Diving in and out of Virginia Woolf’s diaries and biography anew, I have been attentive to her intense relationship with place. The homes of her childhood and younger years are never far away; returning as fragmented memories, misplaced, reimagined and memorialised in her writing – think about the Stephen family’s “Talland House” and childhood summers in St.Ives and the Ramsay’s summer house on the Isle of Skye in To the Lighthouse. Or the walks she took and places she went as related in many a diary entry, then reimagined and true to the time in the city as seen through the eyes of Mrs. Dalloway or any Pargiter.

Charleston, West Firle, in East Sussex. Antiquary -CC BY-SA 4.0

And for Woolf, Sussex is a very special place. Here, at the time of her marriage in 1912, she found in “Asheham House” near Beddingham sanctuary from the distractions of London, but still near to “Charleston Farmhouse”, the Firle home of Vanessa and her complicated family and their seemingly endlessly brilliant string of guests. Distractions it seem had a way of following her, and were perhaps never quite as unwelcome as often would have it!

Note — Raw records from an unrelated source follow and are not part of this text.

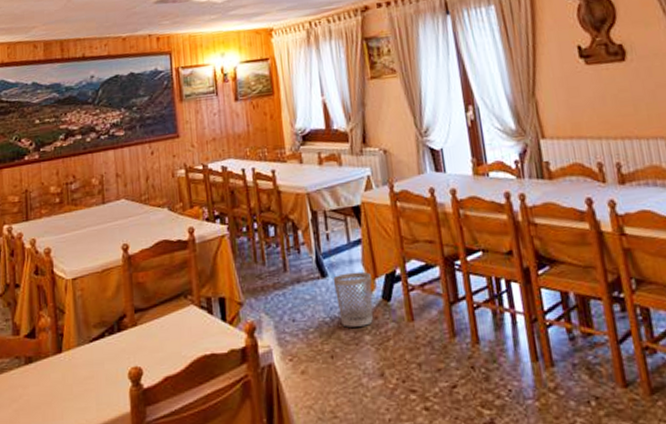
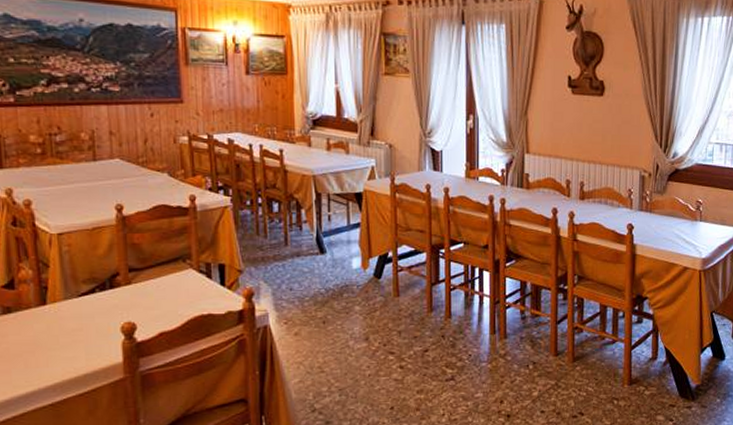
wastebasket: present [333,271,373,328] -> none [331,251,366,298]

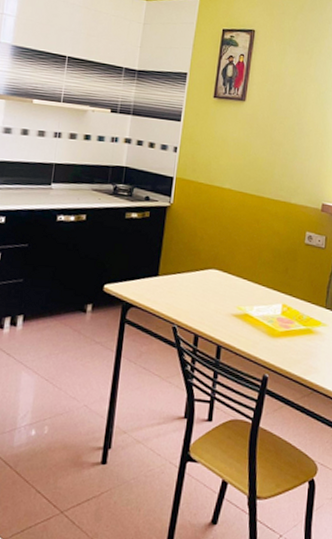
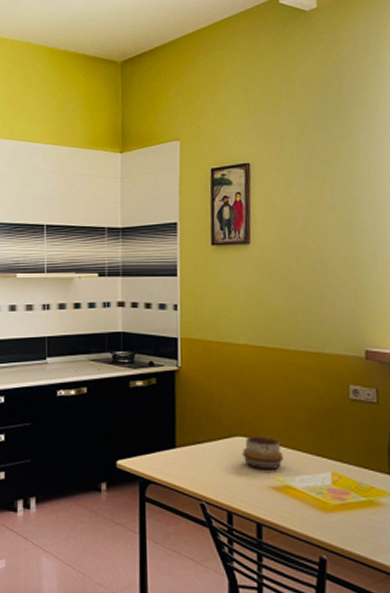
decorative bowl: none [213,269,247,299] -> present [242,436,284,469]

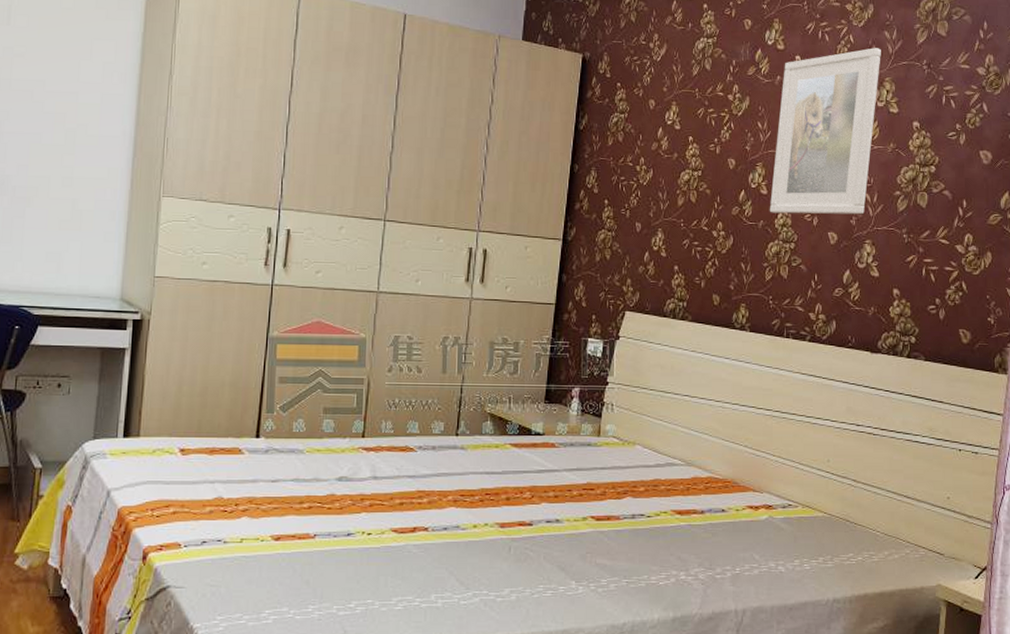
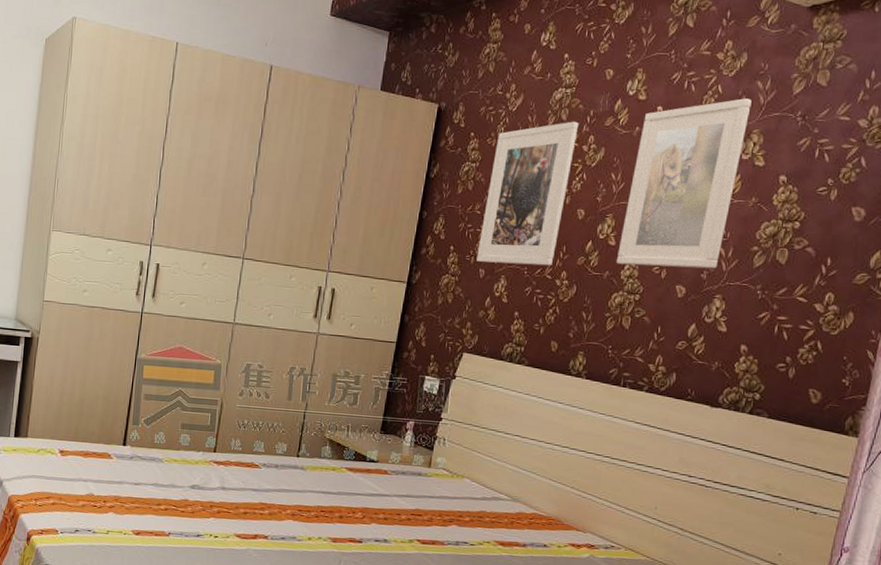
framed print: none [632,70,723,217] -> present [476,121,579,266]

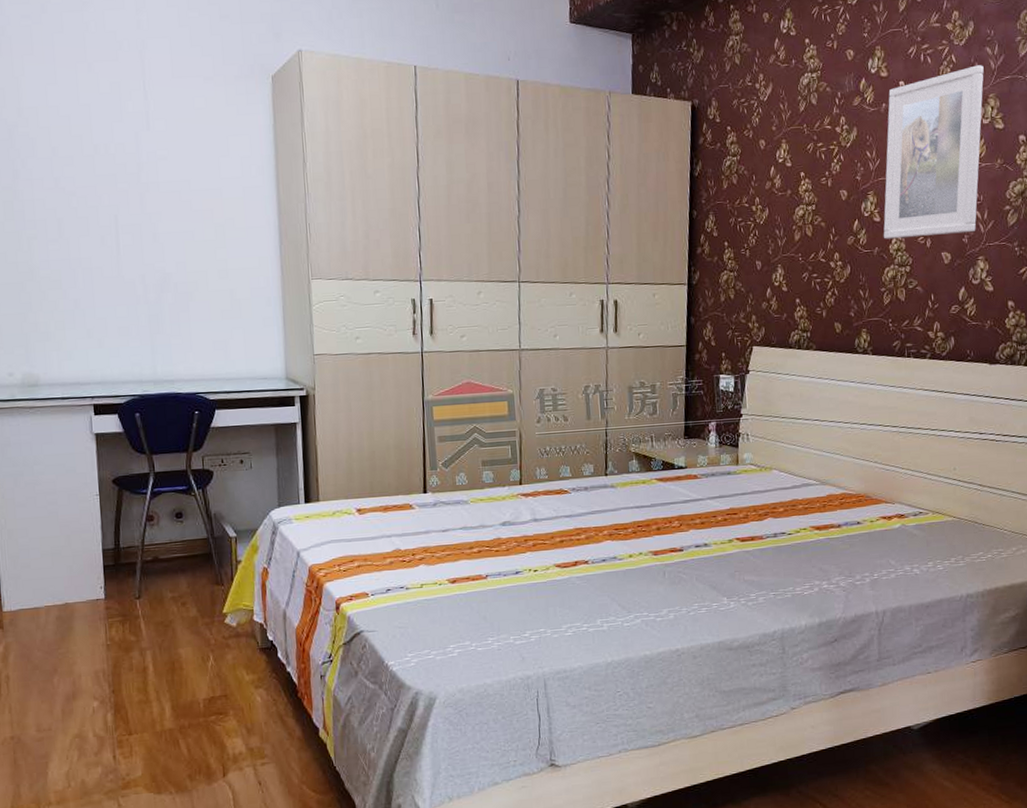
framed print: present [476,121,579,266] -> none [751,104,829,254]

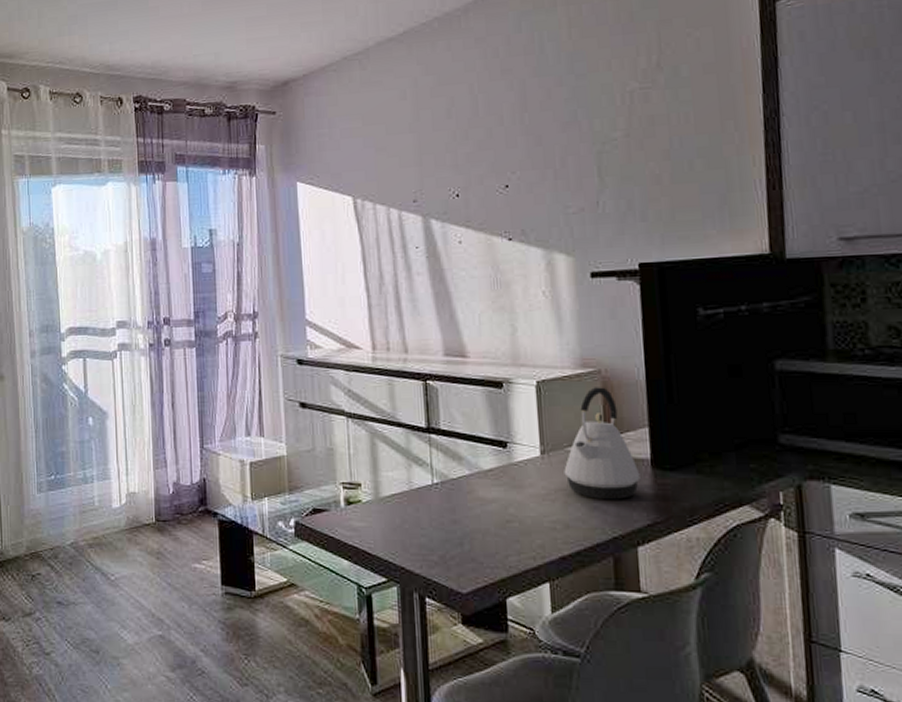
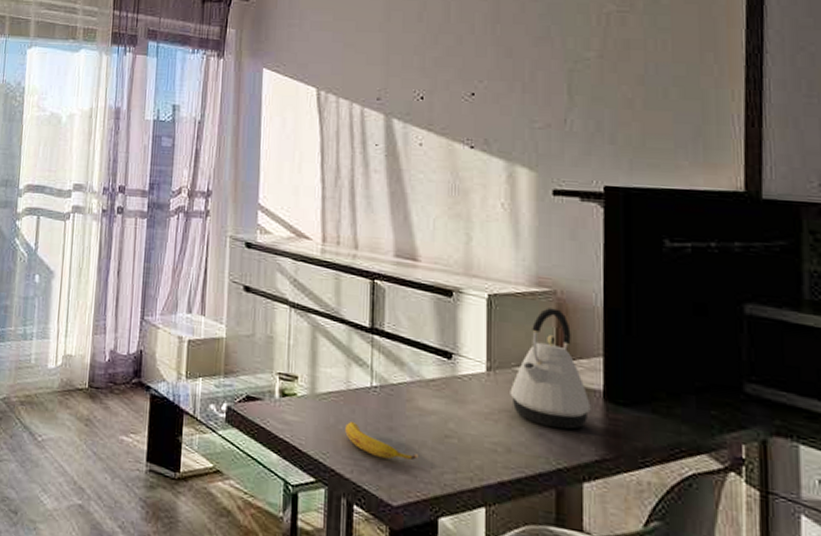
banana: none [411,519,484,550] -> present [345,421,420,460]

The modest Monk’s House – Oliver Mallinson Lewis, Oxford, United Kingdom CC BY-SA 2.0

Later, in 1919, she and Leonard purchased “Monk’s House” in the village of Rodmell which would remain until her death her (their) constant retreat. The walks, the garden, the weather, the famous “writing shed” – that room of her own, all the visiting and being visited upon; as much as the profound inner life and intellectual musings – and the gossip! – it is the every day, often the mundane, as lived in her rural sanctuary that bring her diaries to vivid life, just as flowers come to bloom.

Cover, First edition, 1944.

By the way, Asheham is no more, but an afterlife was granted it by grateful Woolfs – the romantic Leonard getting the better of the cerebral self in an autobiographical aside and a spirited Virginia imagining a ghostly couple bound for eternity in a short story entitled A Haunted House, first published by Hogarth in Monday or Tuesday in 1922, and later in a collection published by Leonard in 1944. Who was this ghostly pair? Perhaps the shades of their very selves, the Woolfs, viewed from a distant future; forever young, forever in this place.